Storms rock. There's the sunshine afterward to look forward to.
Wednesday, August 6, 2008
Between A Rock and A Hard Place
Yes, I shall not bother to romanticize it. There's no need to. We've all faced tough choices sometime in life. If you haven't, you really need to get a life. But I digress. The choices I had to make today have led me to question what some of priorities in life really are.
Choice 1. The aftermath of our Strengths Quest testing, a purchased privilege so my batch could get a better idea of what their personality strengths were. We were tasked eons ago to do the test. After the test, we had to write a feedback/reflection at-least-100-words email to the company giving them, well, our feedback. I liked the idea of Strengths Quest, and told them as much, with a bit of elaboration. I had not the faintest idea our emails, depending on how useful our feedback was, had a chance of winning a Borders or Haagen Dasz voucher.
So imagine the shock when my name was read out this morning. The first response was shocked disbelief. I mean, my luck is such that I NEVER win lucky draws. Okay, fine, with one exception, this one. But that is precisely why I felt so shocked today.

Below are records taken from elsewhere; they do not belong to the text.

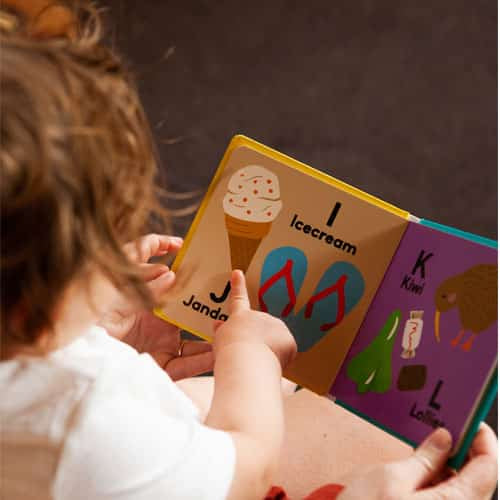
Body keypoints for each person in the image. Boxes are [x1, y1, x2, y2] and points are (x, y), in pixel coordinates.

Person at [0, 2, 497, 499]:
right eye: (99, 248)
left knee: (292, 397)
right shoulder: (85, 419)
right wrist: (251, 356)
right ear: (31, 310)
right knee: (393, 443)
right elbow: (249, 470)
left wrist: (99, 340)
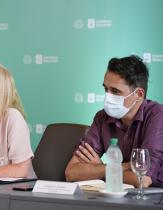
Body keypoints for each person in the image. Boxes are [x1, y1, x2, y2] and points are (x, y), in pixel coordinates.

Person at [65, 55, 163, 187]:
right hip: (115, 198)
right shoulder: (102, 117)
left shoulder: (157, 116)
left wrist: (99, 169)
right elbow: (72, 173)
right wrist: (119, 167)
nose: (108, 96)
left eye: (115, 91)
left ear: (139, 95)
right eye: (106, 89)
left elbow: (142, 179)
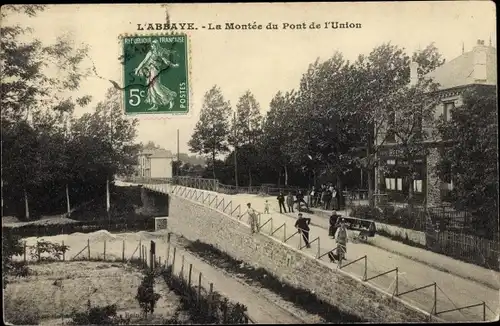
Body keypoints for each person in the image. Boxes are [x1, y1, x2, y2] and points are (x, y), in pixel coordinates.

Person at [133, 39, 179, 111]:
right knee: (151, 88)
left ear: (156, 46)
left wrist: (173, 65)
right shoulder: (150, 53)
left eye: (153, 45)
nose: (152, 46)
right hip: (149, 71)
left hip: (155, 71)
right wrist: (138, 69)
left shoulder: (159, 53)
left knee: (156, 87)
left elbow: (166, 61)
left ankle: (170, 100)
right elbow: (144, 62)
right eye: (152, 45)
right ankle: (155, 105)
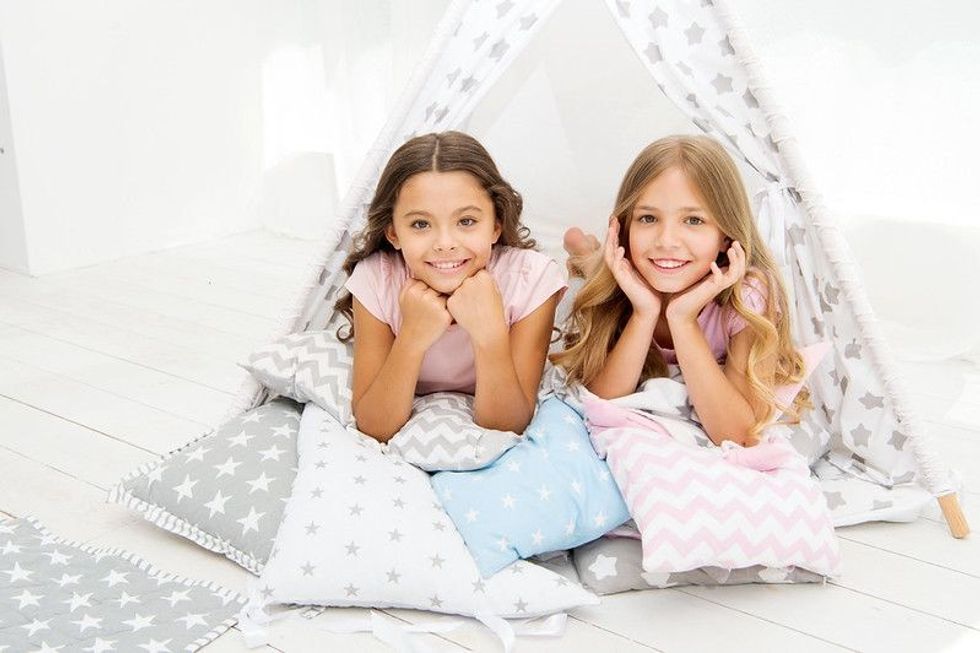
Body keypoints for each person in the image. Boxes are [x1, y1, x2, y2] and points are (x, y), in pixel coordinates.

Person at [552, 135, 807, 446]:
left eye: (693, 220)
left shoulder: (748, 296)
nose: (667, 240)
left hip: (686, 278)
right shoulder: (624, 279)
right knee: (590, 276)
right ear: (623, 229)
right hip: (619, 271)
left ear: (726, 236)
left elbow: (737, 434)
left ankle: (586, 250)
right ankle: (584, 253)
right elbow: (602, 403)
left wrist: (683, 319)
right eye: (648, 218)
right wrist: (644, 313)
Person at [334, 131, 567, 442]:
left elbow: (507, 424)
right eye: (420, 224)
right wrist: (412, 337)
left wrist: (490, 334)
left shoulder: (532, 279)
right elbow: (374, 426)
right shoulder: (376, 279)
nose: (445, 244)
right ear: (393, 233)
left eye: (467, 221)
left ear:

And in my shock, I never heard which of the vouchers I had won. And I think it is incredibly funny that there are those who swear on their *insert whatever here* that I won a Borders voucher, while others swear just as violently that I won Haagen Dasz. You'd think that when people stood a chance of winning ANYTHING, especially here in Singapore, they'd pay attention.
Later on, during Drama, Mr Heng (the endlessly cool teacher who set up the Strengths Quest for my batch) passed by our motley crew by chance. He asked how I felt about winning something. Kind of a no-brainer question. But I also told him I never caught the statement which would tell me what exactly I had won. He chuckled and asked me which of the two I would prefer. And that question, I could not answer.
Winning ice-cream supports everything my personality commands. Treat my friends. Celebrate. Share my blessing with those who matter much to me. But winning (in essence) a free book supports the more quiet side of my life. Books ARE my entire quiet life. And I love reading. Anyone who knows me can tell you that. Someone even said once to me she could see my eyes sparkle when I heard of a book sale down at Kallang Leisure Park.
Look at me argue with myself. I think the GP essays have gotten to me. But the question stands. Which of the two WOULD I prefer? And I still can't answer that question.
Choice 2. Drama Club meeting. Our much-loved (actually, by using this term I do it much injustice. The word isn't strong enough. In fact, none are.) Gold with Honours SYF Play will be lovingly put up again, for the final time, before we finally let go of it and turn our focus to the future. Sure, some seniors would rather be studying, and none of us can possibly blame them, and so have released them from their obligations as part of the team, leaving us with a smaller crew and a cast that has gaps that must be filled with other blood. But it's still looking good.
Our play will be shown on the 16th of August, Saturday. Which would not be a problem if I didn't have Temasek Model United Nations (which I ironically signed up for under my own free will a few months before) on the very same day. The event ends at 6, and the play starts at 7.30, meaning I can still crew, like I always have. Problem is, due to the possibility that I might be too late, understandably I cannot have any key role. And so I must be stripped of my previous role as assistant stage lights manager.
I don't suppose this is really a choice. I mean, after all, to get out of TMUN, we have to face Mr. Aziz. So really, I have no choice at all. But I ask myself: What would I rather be doing? Would I want more to see my article in the special Politics issue of the Temasek Times as a proud member of the Press Corps, or help my lighting manager flip switches just like before? What would I feel more fulfilled doing, satisfying my love for writing, or playing a more major role in helping the cast make magic for the last time? The pencil, or the stage? I guess I'll never really know.
But I do know this (or at least, I think it). Our choices change to fit our circumstances. But that is a philosophical debate for another time. Besides, the KI students would probably be more equipped to tackle this topic.